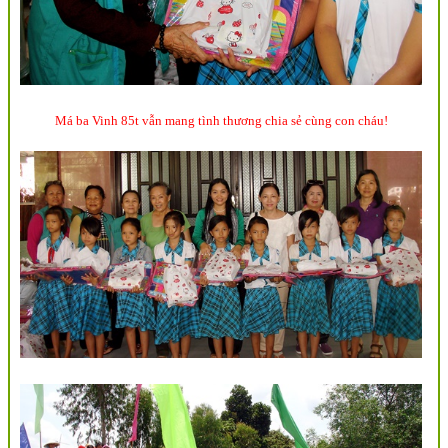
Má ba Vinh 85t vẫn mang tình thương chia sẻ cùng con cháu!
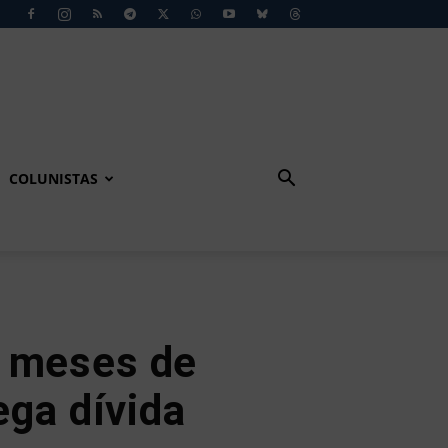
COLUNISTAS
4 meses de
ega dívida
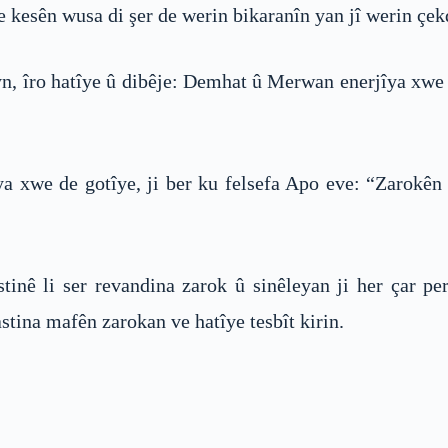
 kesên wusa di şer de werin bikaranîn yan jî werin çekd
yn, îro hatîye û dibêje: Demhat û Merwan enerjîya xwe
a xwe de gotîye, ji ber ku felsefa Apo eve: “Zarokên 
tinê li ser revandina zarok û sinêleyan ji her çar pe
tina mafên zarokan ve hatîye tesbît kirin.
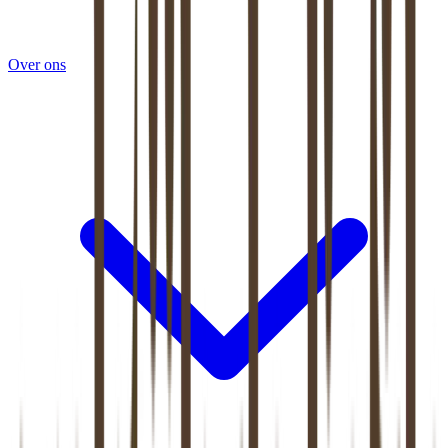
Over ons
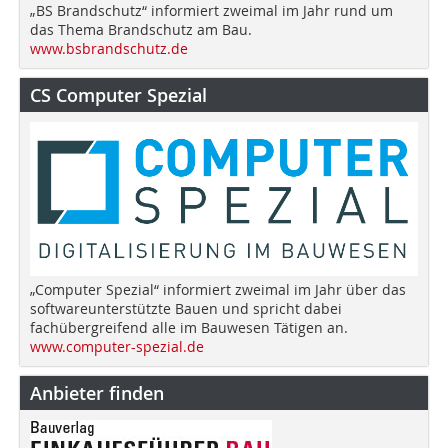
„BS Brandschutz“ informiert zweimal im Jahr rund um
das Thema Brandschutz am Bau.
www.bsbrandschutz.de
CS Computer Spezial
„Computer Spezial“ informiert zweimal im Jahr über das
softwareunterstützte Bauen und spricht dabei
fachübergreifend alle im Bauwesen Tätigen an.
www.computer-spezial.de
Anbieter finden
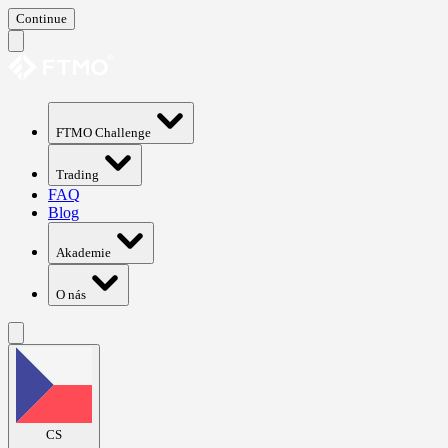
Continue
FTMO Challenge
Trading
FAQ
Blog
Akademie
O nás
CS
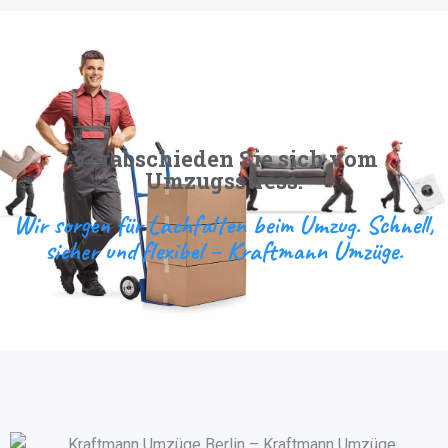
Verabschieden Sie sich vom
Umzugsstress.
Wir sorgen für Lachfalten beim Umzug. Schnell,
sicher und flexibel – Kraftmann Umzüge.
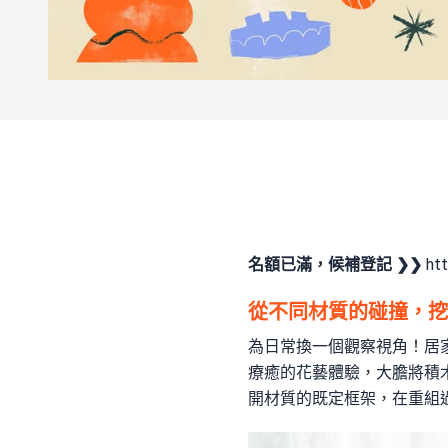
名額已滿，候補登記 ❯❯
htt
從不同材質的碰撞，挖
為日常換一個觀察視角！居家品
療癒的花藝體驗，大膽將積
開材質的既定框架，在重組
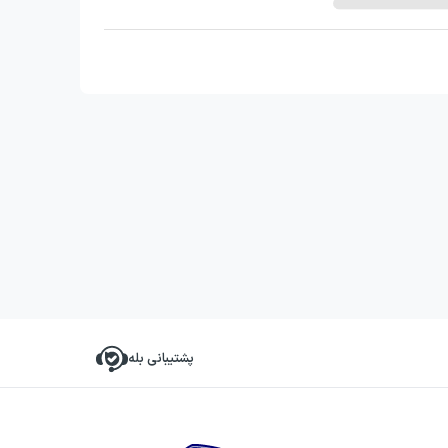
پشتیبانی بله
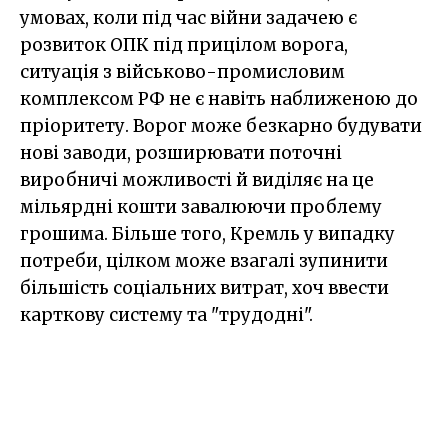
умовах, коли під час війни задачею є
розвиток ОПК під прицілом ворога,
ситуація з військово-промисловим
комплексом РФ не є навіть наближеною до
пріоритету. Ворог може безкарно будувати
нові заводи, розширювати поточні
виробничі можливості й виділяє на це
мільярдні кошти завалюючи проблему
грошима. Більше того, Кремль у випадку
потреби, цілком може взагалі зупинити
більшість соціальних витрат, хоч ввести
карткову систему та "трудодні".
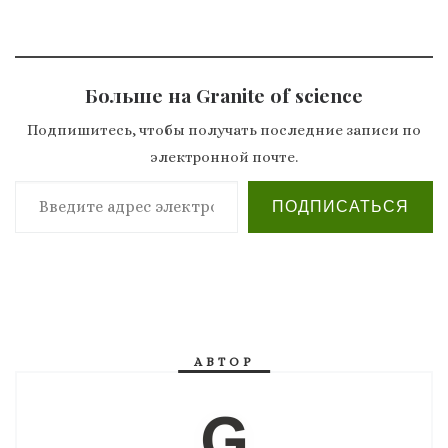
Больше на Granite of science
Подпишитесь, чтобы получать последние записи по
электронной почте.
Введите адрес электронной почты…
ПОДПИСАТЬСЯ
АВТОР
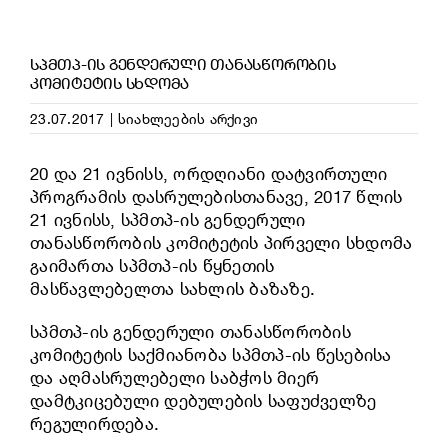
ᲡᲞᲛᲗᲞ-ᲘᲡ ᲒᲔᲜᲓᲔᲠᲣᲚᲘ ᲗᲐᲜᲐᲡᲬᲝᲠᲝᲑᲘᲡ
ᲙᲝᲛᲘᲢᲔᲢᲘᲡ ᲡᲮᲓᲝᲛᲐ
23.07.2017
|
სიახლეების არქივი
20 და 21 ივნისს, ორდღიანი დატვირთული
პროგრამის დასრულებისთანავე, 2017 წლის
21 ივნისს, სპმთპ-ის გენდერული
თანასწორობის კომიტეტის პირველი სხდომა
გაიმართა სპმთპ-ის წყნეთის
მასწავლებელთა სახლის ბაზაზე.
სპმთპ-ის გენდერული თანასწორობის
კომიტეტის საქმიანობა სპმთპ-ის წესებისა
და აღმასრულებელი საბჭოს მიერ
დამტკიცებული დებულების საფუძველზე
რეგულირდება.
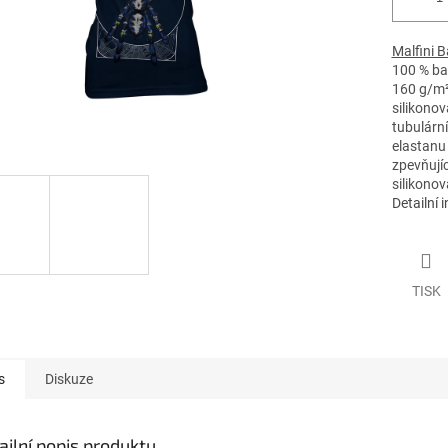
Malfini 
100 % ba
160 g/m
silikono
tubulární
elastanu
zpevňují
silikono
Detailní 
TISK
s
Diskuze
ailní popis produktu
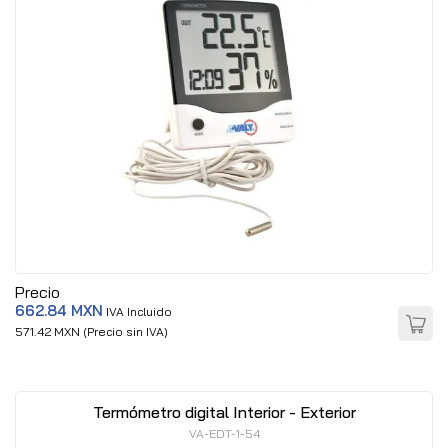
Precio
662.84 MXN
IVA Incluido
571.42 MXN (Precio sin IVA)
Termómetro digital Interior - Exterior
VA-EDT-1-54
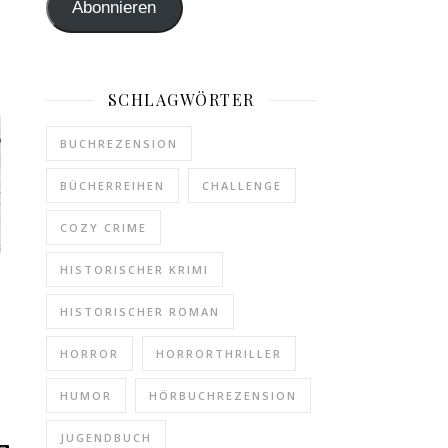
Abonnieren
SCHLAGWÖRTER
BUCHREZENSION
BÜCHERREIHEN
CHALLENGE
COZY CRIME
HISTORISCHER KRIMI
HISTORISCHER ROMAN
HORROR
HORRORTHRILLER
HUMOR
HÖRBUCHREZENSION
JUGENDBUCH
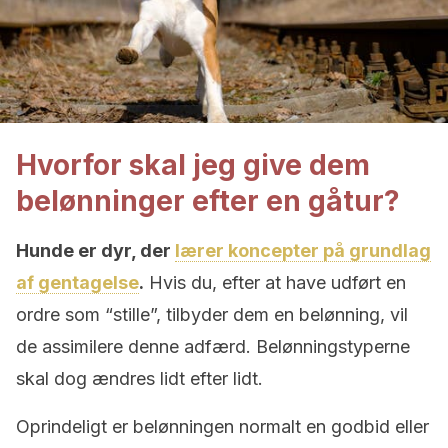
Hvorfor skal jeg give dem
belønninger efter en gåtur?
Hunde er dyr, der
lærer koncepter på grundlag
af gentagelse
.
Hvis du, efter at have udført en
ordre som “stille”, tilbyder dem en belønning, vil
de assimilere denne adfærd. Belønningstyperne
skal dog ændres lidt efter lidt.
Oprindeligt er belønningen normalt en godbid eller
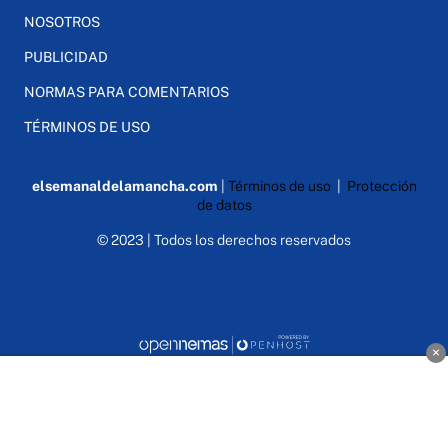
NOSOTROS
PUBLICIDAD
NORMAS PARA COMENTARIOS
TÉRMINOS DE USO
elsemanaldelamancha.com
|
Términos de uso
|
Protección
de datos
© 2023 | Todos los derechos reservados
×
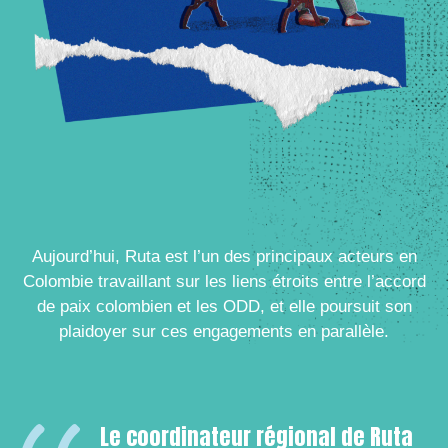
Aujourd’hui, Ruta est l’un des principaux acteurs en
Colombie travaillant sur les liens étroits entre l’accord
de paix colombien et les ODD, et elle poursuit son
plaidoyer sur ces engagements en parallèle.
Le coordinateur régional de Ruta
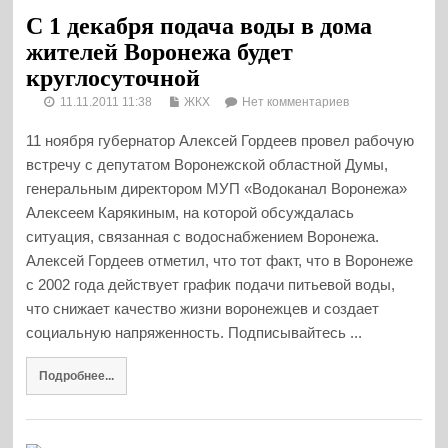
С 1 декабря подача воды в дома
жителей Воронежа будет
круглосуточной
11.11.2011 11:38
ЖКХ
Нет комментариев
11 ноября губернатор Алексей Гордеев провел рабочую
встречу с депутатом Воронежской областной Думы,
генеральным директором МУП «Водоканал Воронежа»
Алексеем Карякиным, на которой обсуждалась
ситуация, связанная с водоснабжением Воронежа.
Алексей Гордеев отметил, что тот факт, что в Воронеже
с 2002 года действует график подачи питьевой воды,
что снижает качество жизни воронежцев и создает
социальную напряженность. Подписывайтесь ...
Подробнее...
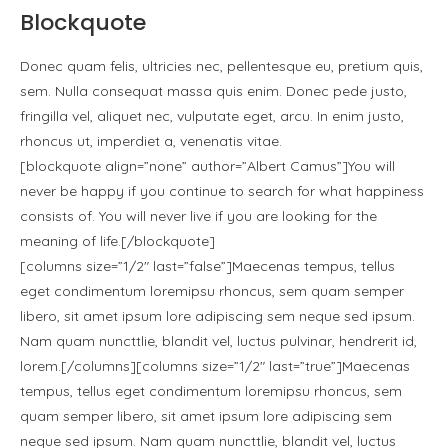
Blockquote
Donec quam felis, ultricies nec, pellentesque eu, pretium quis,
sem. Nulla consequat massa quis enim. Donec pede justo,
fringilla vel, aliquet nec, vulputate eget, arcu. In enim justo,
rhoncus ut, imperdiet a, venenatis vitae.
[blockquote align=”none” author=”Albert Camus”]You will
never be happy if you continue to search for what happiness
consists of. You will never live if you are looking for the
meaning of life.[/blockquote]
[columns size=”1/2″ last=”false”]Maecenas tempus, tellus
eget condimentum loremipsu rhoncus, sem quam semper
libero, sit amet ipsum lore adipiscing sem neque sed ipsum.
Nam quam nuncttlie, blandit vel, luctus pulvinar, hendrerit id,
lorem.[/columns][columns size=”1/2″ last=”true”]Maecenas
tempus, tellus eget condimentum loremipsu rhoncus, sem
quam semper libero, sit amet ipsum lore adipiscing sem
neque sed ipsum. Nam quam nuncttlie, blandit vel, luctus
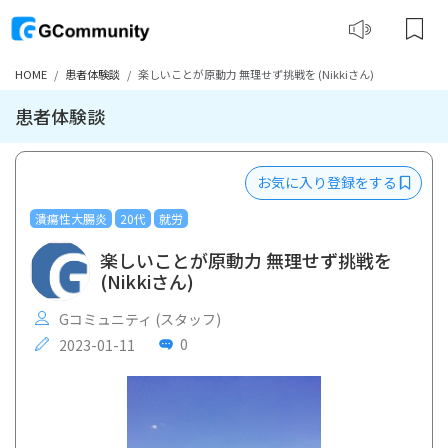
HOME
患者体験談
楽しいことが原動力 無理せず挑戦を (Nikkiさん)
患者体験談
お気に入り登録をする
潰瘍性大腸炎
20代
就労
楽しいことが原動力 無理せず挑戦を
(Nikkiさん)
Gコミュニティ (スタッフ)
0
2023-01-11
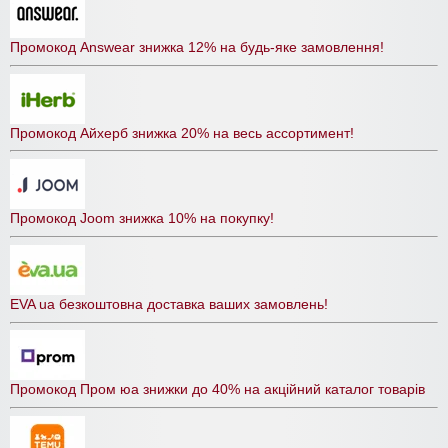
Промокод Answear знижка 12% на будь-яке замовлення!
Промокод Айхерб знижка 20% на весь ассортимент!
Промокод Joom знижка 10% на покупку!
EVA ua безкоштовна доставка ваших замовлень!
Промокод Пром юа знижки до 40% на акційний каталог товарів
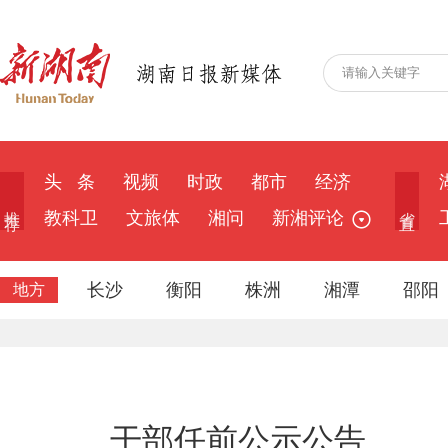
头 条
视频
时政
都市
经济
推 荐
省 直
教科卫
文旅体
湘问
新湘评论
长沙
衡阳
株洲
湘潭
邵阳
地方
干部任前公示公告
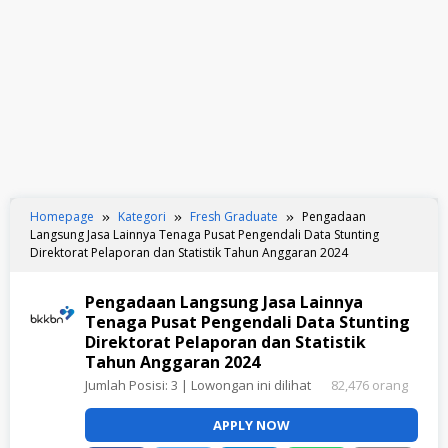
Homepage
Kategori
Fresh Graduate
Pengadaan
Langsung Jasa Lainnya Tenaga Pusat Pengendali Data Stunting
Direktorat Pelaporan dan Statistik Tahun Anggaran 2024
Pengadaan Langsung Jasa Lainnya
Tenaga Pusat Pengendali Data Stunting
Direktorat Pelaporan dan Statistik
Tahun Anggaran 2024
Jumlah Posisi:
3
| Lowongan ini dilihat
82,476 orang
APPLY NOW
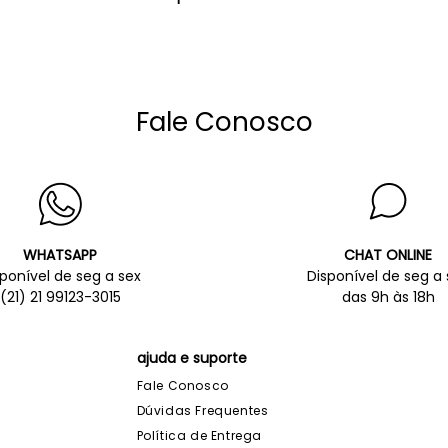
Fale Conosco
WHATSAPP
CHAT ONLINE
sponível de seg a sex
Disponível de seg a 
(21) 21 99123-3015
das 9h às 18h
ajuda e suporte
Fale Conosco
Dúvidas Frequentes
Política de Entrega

▸ **Task brief**
Set down the records above exactly as written, beginning with the first line and ending with the line that contains "das Thema Brandschutz am Bau.", and do not include pictures.

▸ **Result below**
Má ba Vinh 85t vẫn mang tình thương chia sẻ cùng con cháu!
COLUNISTAS
4 meses de
ega dívida
 kesên wusa di şer de werin bikaranîn yan jî werin çekd
yn, îro hatîye û dibêje: Demhat û Merwan enerjîya xwe
a xwe de gotîye, ji ber ku felsefa Apo eve: “Zarokên 
tinê li ser revandina zarok û sinêleyan ji her çar pe
tina mafên zarokan ve hatîye tesbît kirin.
Over ons
„BS Brandschutz“ informiert zweimal im Jahr rund um
das Thema Brandschutz am Bau.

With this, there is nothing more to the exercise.